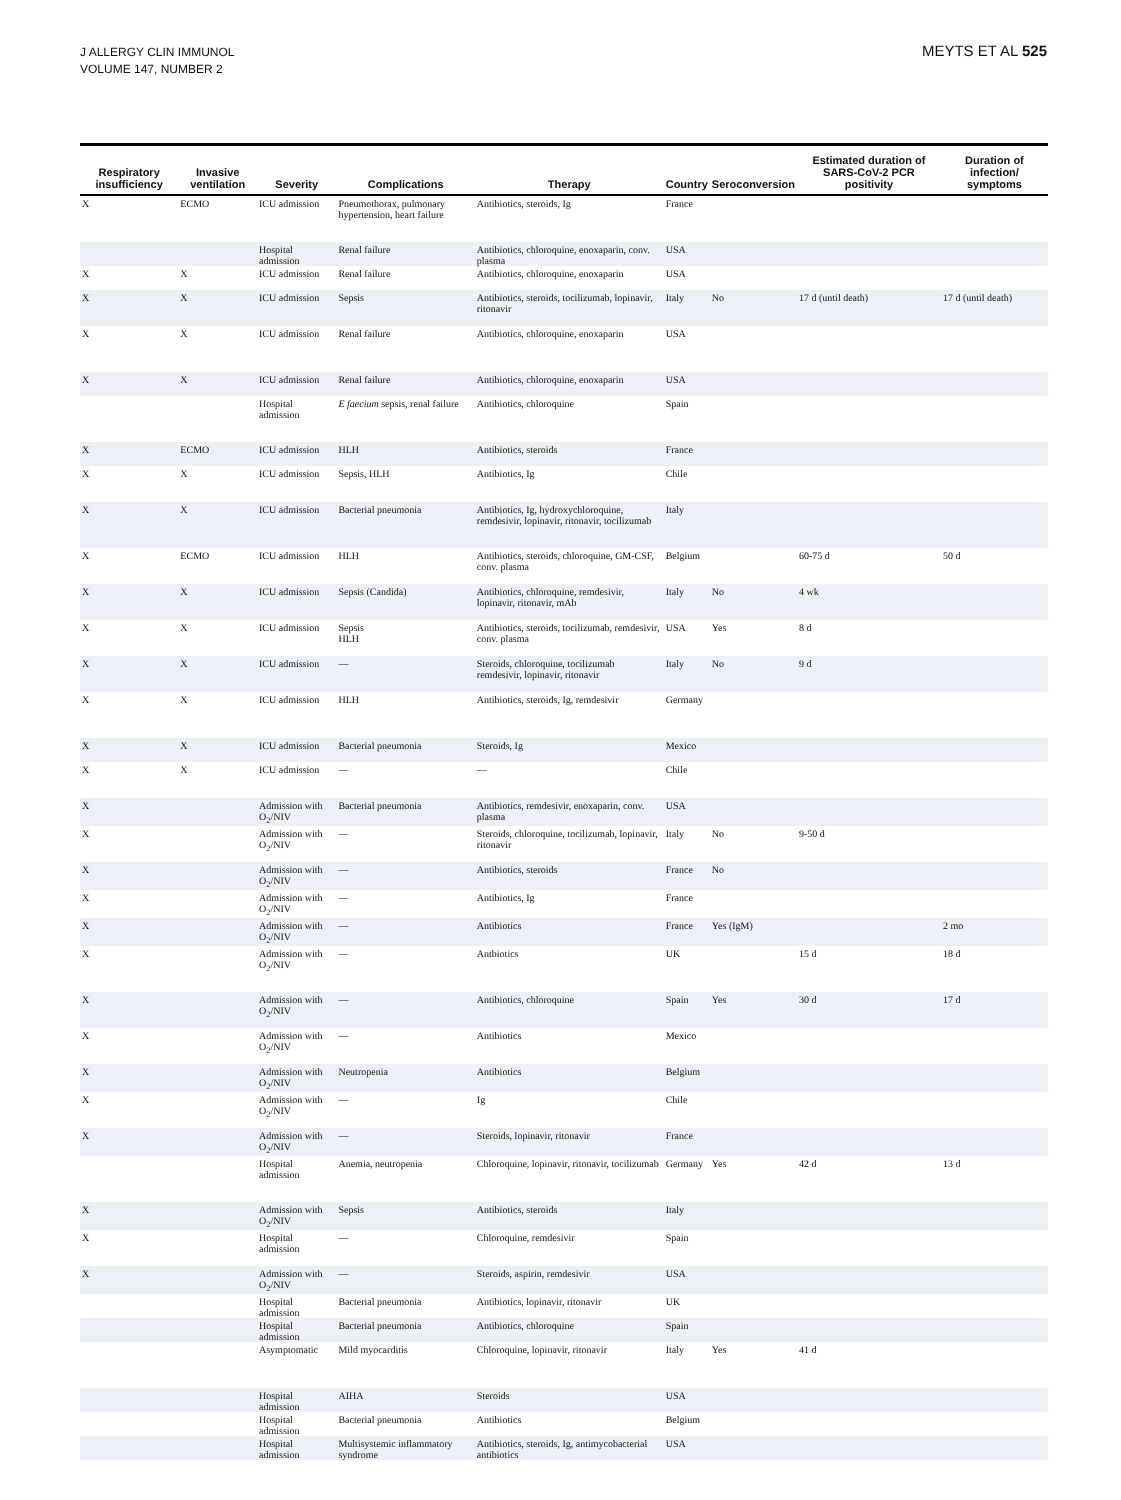J ALLERGY CLIN IMMUNOL
VOLUME 147, NUMBER 2
MEYTS ET AL 525
| Respiratory insufficiency | Invasive ventilation | Severity | Complications | Therapy | Country | Seroconversion | Estimated duration of SARS-CoV-2 PCR positivity | Duration of infection/ symptoms |
| --- | --- | --- | --- | --- | --- | --- | --- | --- |
| X | ECMO | ICU admission | Pneumothorax, pulmonary hypertension, heart failure | Antibiotics, steroids, Ig | France | | | |
| | | Hospital admission | Renal failure | Antibiotics, chloroquine, enoxaparin, conv. plasma | USA | | | |
| X | X | ICU admission | Renal failure | Antibiotics, chloroquine, enoxaparin | USA | | | |
| X | X | ICU admission | Sepsis | Antibiotics, steroids, tocilizumab, lopinavir, ritonavir | Italy | No | 17 d (until death) | 17 d (until death) |
| X | X | ICU admission | Renal failure | Antibiotics, chloroquine, enoxaparin | USA | | | |
| X | X | ICU admission | Renal failure | Antibiotics, chloroquine, enoxaparin | USA | | | |
| | | Hospital admission | E faecium sepsis, renal failure | Antibiotics, chloroquine | Spain | | | |
| X | ECMO | ICU admission | HLH | Antibiotics, steroids | France | | | |
| X | X | ICU admission | Sepsis, HLH | Antibiotics, Ig | Chile | | | |
| X | X | ICU admission | Bacterial pneumonia | Antibiotics, Ig, hydroxychloroquine, remdesivir, lopinavir, ritonavir, tocilizumab | Italy | | | |
| X | ECMO | ICU admission | HLH | Antibiotics, steroids, chloroquine, GM-CSF, conv. plasma | Belgium | | 60-75 d | 50 d |
| X | X | ICU admission | Sepsis (Candida) | Antibiotics, chloroquine, remdesivir, lopinavir, ritonavir, mAb | Italy | No | 4 wk | |
| X | X | ICU admission | Sepsis HLH | Antibiotics, steroids, tocilizumab, remdesivir, conv. plasma | USA | Yes | 8 d | |
| X | X | ICU admission | — | Steroids, chloroquine, tocilizumab remdesivir, lopinavir, ritonavir | Italy | No | 9 d | |
| X | X | ICU admission | HLH | Antibiotics, steroids, Ig, remdesivir | Germany | | | |
| X | X | ICU admission | Bacterial pneumonia | Steroids, Ig | Mexico | | | |
| X | X | ICU admission | — | — | Chile | | | |
| X | | Admission with O<sub>2</sub>/NIV | Bacterial pneumonia | Antibiotics, remdesivir, enoxaparin, conv. plasma | USA | | | |
| X | | Admission with O<sub>2</sub>/NIV | — | Steroids, chloroquine, tocilizumab, lopinavir, ritonavir | Italy | No | 9-50 d | |
| X | | Admission with O<sub>2</sub>/NIV | — | Antibiotics, steroids | France | No | | |
| X | | Admission with O<sub>2</sub>/NIV | — | Antibiotics, Ig | France | | | |
| X | | Admission with O<sub>2</sub>/NIV | — | Antibiotics | France | Yes (IgM) | | 2 mo |
| X | | Admission with O<sub>2</sub>/NIV | — | Antbiotics | UK | | 15 d | 18 d |
| X | | Admission with O<sub>2</sub>/NIV | — | Antibiotics, chloroquine | Spain | Yes | 30 d | 17 d |
| X | | Admission with O<sub>2</sub>/NIV | — | Antibiotics | Mexico | | | |
| X | | Admission with O<sub>2</sub>/NIV | Neutropenia | Antibiotics | Belgium | | | |
| X | | Admission with O<sub>2</sub>/NIV | — | Ig | Chile | | | |
| X | | Admission with O<sub>2</sub>/NIV | — | Steroids, lopinavir, ritonavir | France | | | |
| | | Hospital admission | Anemia, neutropenia | Chloroquine, lopinavir, ritonavir, tocilizumab | Germany | Yes | 42 d | 13 d |
| X | | Admission with O<sub>2</sub>/NIV | Sepsis | Antibiotics, steroids | Italy | | | |
| X | | Hospital admission | — | Chloroquine, remdesivir | Spain | | | |
| X | | Admission with O<sub>2</sub>/NIV | — | Steroids, aspirin, remdesivir | USA | | | |
| | | Hospital admission | Bacterial pneumonia | Antibiotics, lopinavir, ritonavir | UK | | | |
| | | Hospital admission | Bacterial pneumonia | Antibiotics, chloroquine | Spain | | | |
| | | Asymptomatic | Mild myocarditis | Chloroquine, lopinavir, ritonavir | Italy | Yes | 41 d | |
| | | Hospital admission | AIHA | Steroids | USA | | | |
| | | Hospital admission | Bacterial pneumonia | Antibiotics | Belgium | | | |
| | | Hospital admission | Multisystemic inflammatory syndrome | Antibiotics, steroids, Ig, antimycobacterial antibiotics | USA | | | |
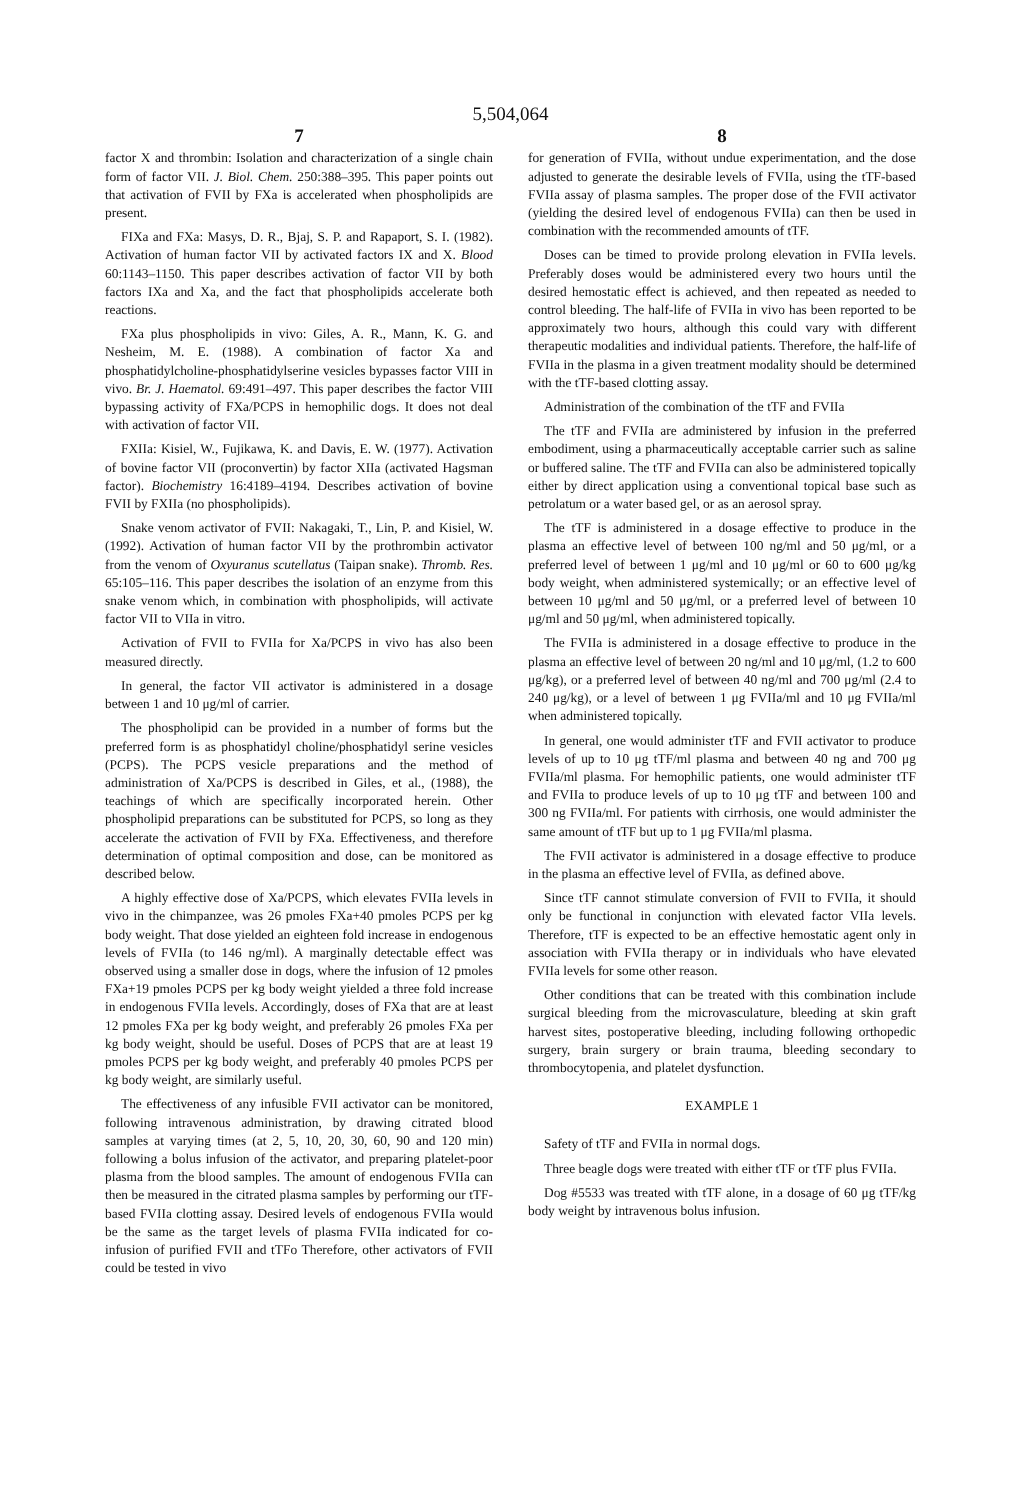5,504,064
7
factor X and thrombin: Isolation and characterization of a single chain form of factor VII. J. Biol. Chem. 250:388–395. This paper points out that activation of FVII by FXa is accelerated when phospholipids are present.
FIXa and FXa: Masys, D. R., Bjaj, S. P. and Rapaport, S. I. (1982). Activation of human factor VII by activated factors IX and X. Blood 60:1143–1150. This paper describes activation of factor VII by both factors IXa and Xa, and the fact that phospholipids accelerate both reactions.
FXa plus phospholipids in vivo: Giles, A. R., Mann, K. G. and Nesheim, M. E. (1988). A combination of factor Xa and phosphatidylcholine-phosphatidylserine vesicles bypasses factor VIII in vivo. Br. J. Haematol. 69:491–497. This paper describes the factor VIII bypassing activity of FXa/PCPS in hemophilic dogs. It does not deal with activation of factor VII.
FXIIa: Kisiel, W., Fujikawa, K. and Davis, E. W. (1977). Activation of bovine factor VII (proconvertin) by factor XIIa (activated Hagsman factor). Biochemistry 16:4189–4194. Describes activation of bovine FVII by FXIIa (no phospholipids).
Snake venom activator of FVII: Nakagaki, T., Lin, P. and Kisiel, W. (1992). Activation of human factor VII by the prothrombin activator from the venom of Oxyuranus scutellatus (Taipan snake). Thromb. Res. 65:105–116. This paper describes the isolation of an enzyme from this snake venom which, in combination with phospholipids, will activate factor VII to VIIa in vitro.
Activation of FVII to FVIIa for Xa/PCPS in vivo has also been measured directly.
In general, the factor VII activator is administered in a dosage between 1 and 10 μg/ml of carrier.
The phospholipid can be provided in a number of forms but the preferred form is as phosphatidyl choline/phosphatidyl serine vesicles (PCPS). The PCPS vesicle preparations and the method of administration of Xa/PCPS is described in Giles, et al., (1988), the teachings of which are specifically incorporated herein. Other phospholipid preparations can be substituted for PCPS, so long as they accelerate the activation of FVII by FXa. Effectiveness, and therefore determination of optimal composition and dose, can be monitored as described below.
A highly effective dose of Xa/PCPS, which elevates FVIIa levels in vivo in the chimpanzee, was 26 pmoles FXa+40 pmoles PCPS per kg body weight. That dose yielded an eighteen fold increase in endogenous levels of FVIIa (to 146 ng/ml). A marginally detectable effect was observed using a smaller dose in dogs, where the infusion of 12 pmoles FXa+19 pmoles PCPS per kg body weight yielded a three fold increase in endogenous FVIIa levels. Accordingly, doses of FXa that are at least 12 pmoles FXa per kg body weight, and preferably 26 pmoles FXa per kg body weight, should be useful. Doses of PCPS that are at least 19 pmoles PCPS per kg body weight, and preferably 40 pmoles PCPS per kg body weight, are similarly useful.
The effectiveness of any infusible FVII activator can be monitored, following intravenous administration, by drawing citrated blood samples at varying times (at 2, 5, 10, 20, 30, 60, 90 and 120 min) following a bolus infusion of the activator, and preparing platelet-poor plasma from the blood samples. The amount of endogenous FVIIa can then be measured in the citrated plasma samples by performing our tTF-based FVIIa clotting assay. Desired levels of endogenous FVIIa would be the same as the target levels of plasma FVIIa indicated for co-infusion of purified FVII and tTFo Therefore, other activators of FVII could be tested in vivo
8
for generation of FVIIa, without undue experimentation, and the dose adjusted to generate the desirable levels of FVIIa, using the tTF-based FVIIa assay of plasma samples. The proper dose of the FVII activator (yielding the desired level of endogenous FVIIa) can then be used in combination with the recommended amounts of tTF.
Doses can be timed to provide prolong elevation in FVIIa levels. Preferably doses would be administered every two hours until the desired hemostatic effect is achieved, and then repeated as needed to control bleeding. The half-life of FVIIa in vivo has been reported to be approximately two hours, although this could vary with different therapeutic modalities and individual patients. Therefore, the half-life of FVIIa in the plasma in a given treatment modality should be determined with the tTF-based clotting assay.
Administration of the combination of the tTF and FVIIa
The tTF and FVIIa are administered by infusion in the preferred embodiment, using a pharmaceutically acceptable carrier such as saline or buffered saline. The tTF and FVIIa can also be administered topically either by direct application using a conventional topical base such as petrolatum or a water based gel, or as an aerosol spray.
The tTF is administered in a dosage effective to produce in the plasma an effective level of between 100 ng/ml and 50 μg/ml, or a preferred level of between 1 μg/ml and 10 μg/ml or 60 to 600 μg/kg body weight, when administered systemically; or an effective level of between 10 μg/ml and 50 μg/ml, or a preferred level of between 10 μg/ml and 50 μg/ml, when administered topically.
The FVIIa is administered in a dosage effective to produce in the plasma an effective level of between 20 ng/ml and 10 μg/ml, (1.2 to 600 μg/kg), or a preferred level of between 40 ng/ml and 700 μg/ml (2.4 to 240 μg/kg), or a level of between 1 μg FVIIa/ml and 10 μg FVIIa/ml when administered topically.
In general, one would administer tTF and FVII activator to produce levels of up to 10 μg tTF/ml plasma and between 40 ng and 700 μg FVIIa/ml plasma. For hemophilic patients, one would administer tTF and FVIIa to produce levels of up to 10 μg tTF and between 100 and 300 ng FVIIa/ml. For patients with cirrhosis, one would administer the same amount of tTF but up to 1 μg FVIIa/ml plasma.
The FVII activator is administered in a dosage effective to produce in the plasma an effective level of FVIIa, as defined above.
Since tTF cannot stimulate conversion of FVII to FVIIa, it should only be functional in conjunction with elevated factor VIIa levels. Therefore, tTF is expected to be an effective hemostatic agent only in association with FVIIa therapy or in individuals who have elevated FVIIa levels for some other reason.
Other conditions that can be treated with this combination include surgical bleeding from the microvasculature, bleeding at skin graft harvest sites, postoperative bleeding, including following orthopedic surgery, brain surgery or brain trauma, bleeding secondary to thrombocytopenia, and platelet dysfunction.
EXAMPLE 1
Safety of tTF and FVIIa in normal dogs.
Three beagle dogs were treated with either tTF or tTF plus FVIIa.
Dog #5533 was treated with tTF alone, in a dosage of 60 μg tTF/kg body weight by intravenous bolus infusion.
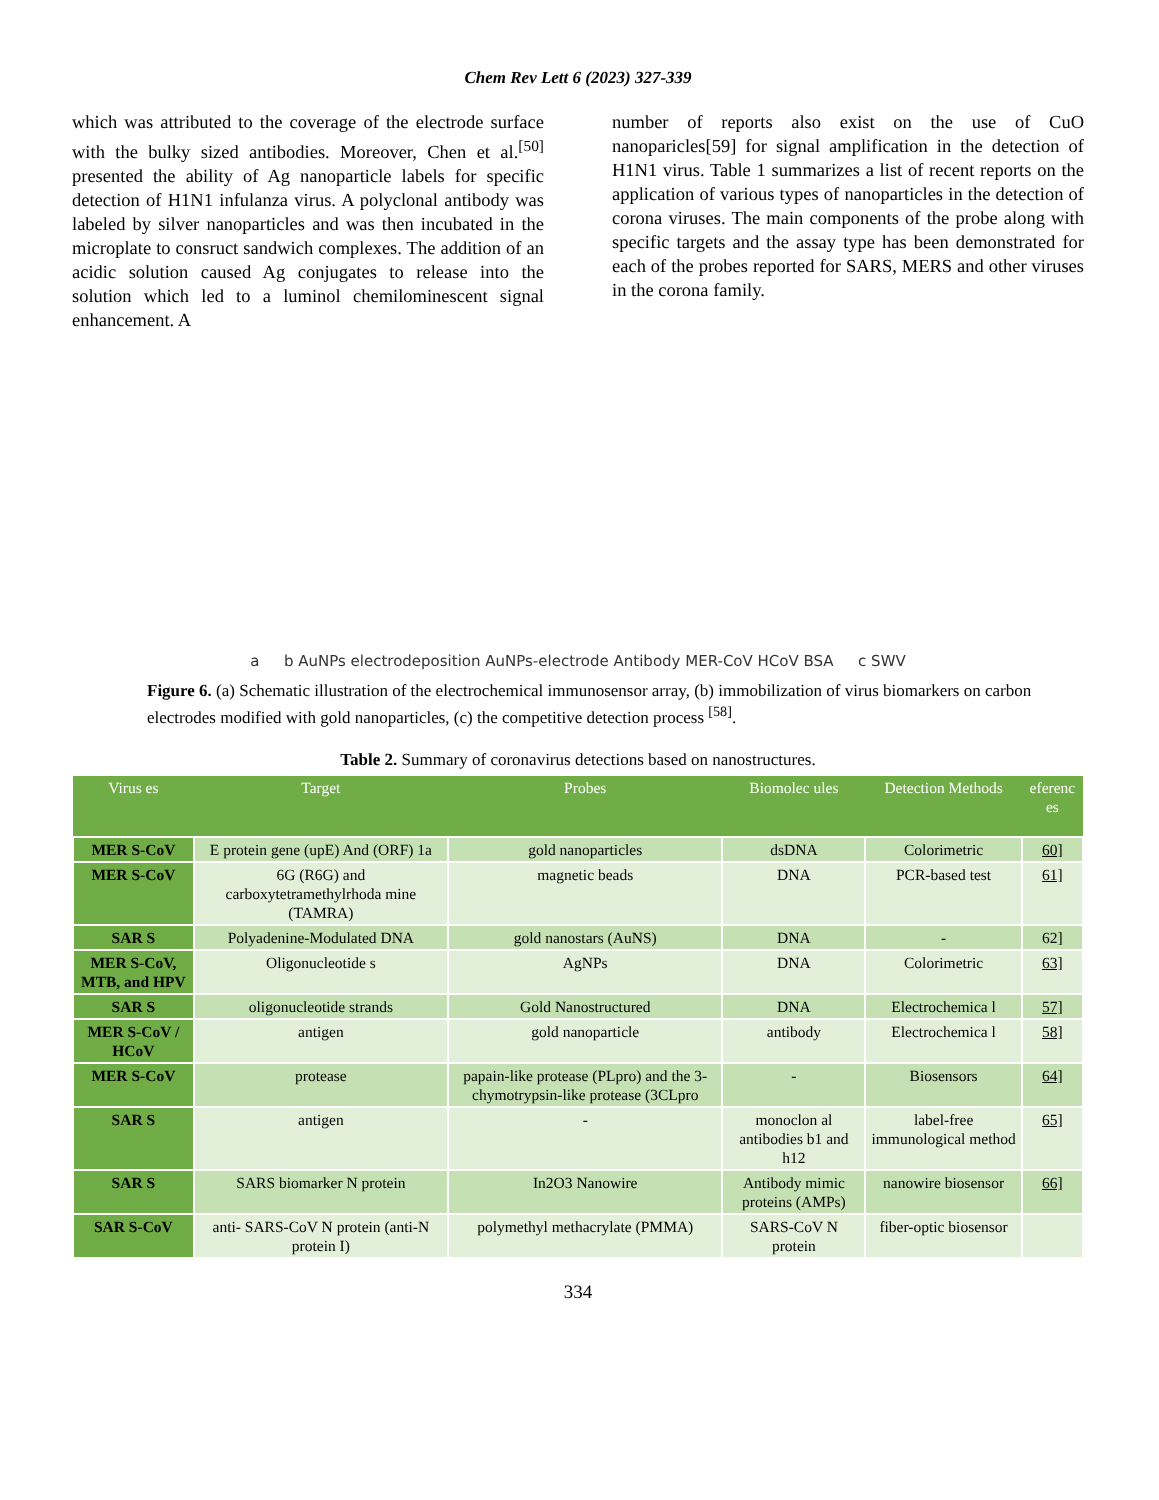Chem Rev Lett 6 (2023) 327-339
which was attributed to the coverage of the electrode surface with the bulky sized antibodies. Moreover, Chen et al.<sup>[50]</sup> presented the ability of Ag nanoparticle labels for specific detection of H1N1 infulanza virus. A polyclonal antibody was labeled by silver nanoparticles and was then incubated in the microplate to consruct sandwich complexes. The addition of an acidic solution caused Ag conjugates to release into the solution which led to a luminol chemilominescent signal enhancement. A
number of reports also exist on the use of CuO nanoparicles[59] for signal amplification in the detection of H1N1 virus. Table 1 summarizes a list of recent reports on the application of various types of nanoparticles in the detection of corona viruses. The main components of the probe along with specific targets and the assay type has been demonstrated for each of the probes reported for SARS, MERS and other viruses in the corona family.
a
b AuNPs electrodeposition AuNPs-electrode Antibody MER-CoV HCoV BSA
c SWV
Figure 6. (a) Schematic illustration of the electrochemical immunosensor array, (b) immobilization of virus biomarkers on carbon electrodes modified with gold nanoparticles, (c) the competitive detection process <sup>[58]</sup>.
Table 2. Summary of coronavirus detections based on nanostructures.
| Virus es | Target | Probes | Biomolec ules | Detection Methods | eferenc es |
| --- | --- | --- | --- | --- | --- |
| MER S-CoV | E protein gene (upE) And (ORF) 1a | gold nanoparticles | dsDNA | Colorimetric | 60] |
| MER S-CoV | 6G (R6G) and carboxytetramethylrhoda mine (TAMRA) | magnetic beads | DNA | PCR-based test | 61] |
| SAR S | Polyadenine-Modulated DNA | gold nanostars (AuNS) | DNA | - | 62] |
| MER S-CoV, MTB, and HPV | Oligonucleotide s | AgNPs | DNA | Colorimetric | 63] |
| SAR S | oligonucleotide strands | Gold Nanostructured | DNA | Electrochemica l | 57] |
| MER S-CoV / HCoV | antigen | gold nanoparticle | antibody | Electrochemica l | 58] |
| MER S-CoV | protease | papain-like protease (PLpro) and the 3-chymotrypsin-like protease (3CLpro | - | Biosensors | 64] |
| SAR S | antigen | - | monoclon al antibodies b1 and h12 | label-free immunological method | 65] |
| SAR S | SARS biomarker N protein | In2O3 Nanowire | Antibody mimic proteins (AMPs) | nanowire biosensor | 66] |
| SAR S-CoV | anti- SARS-CoV N protein (anti-N protein I) | polymethyl methacrylate (PMMA) | SARS-CoV N protein | fiber-optic biosensor | |
334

═══

Task brief:
Of the records above, print only the lines from the one containing "pneumonia | Antibiotics |" through the one containing "FXa plus phospholipids", inclusive and unaltered, leaving out pictures.

Solution:
| | | Hospital admission | Bacterial pneumonia | Antibiotics | Belgium | | | |
| | | Hospital admission | Multisystemic inflammatory syndrome | Antibiotics, steroids, Ig, antimycobacterial antibiotics | USA | | | |
5,504,064
7
factor X and thrombin: Isolation and characterization of a single chain form of factor VII. J. Biol. Chem. 250:388–395. This paper points out that activation of FVII by FXa is accelerated when phospholipids are present.
FIXa and FXa: Masys, D. R., Bjaj, S. P. and Rapaport, S. I. (1982). Activation of human factor VII by activated factors IX and X. Blood 60:1143–1150. This paper describes activation of factor VII by both factors IXa and Xa, and the fact that phospholipids accelerate both reactions.
FXa plus phospholipids in vivo: Giles, A. R., Mann, K. G. and Nesheim, M. E. (1988). A combination of factor Xa and phosphatidylcholine-phosphatidylserine vesicles bypasses factor VIII in vivo. Br. J. Haematol. 69:491–497. This paper describes the factor VIII bypassing activity of FXa/PCPS in hemophilic dogs. It does not deal with activation of factor VII.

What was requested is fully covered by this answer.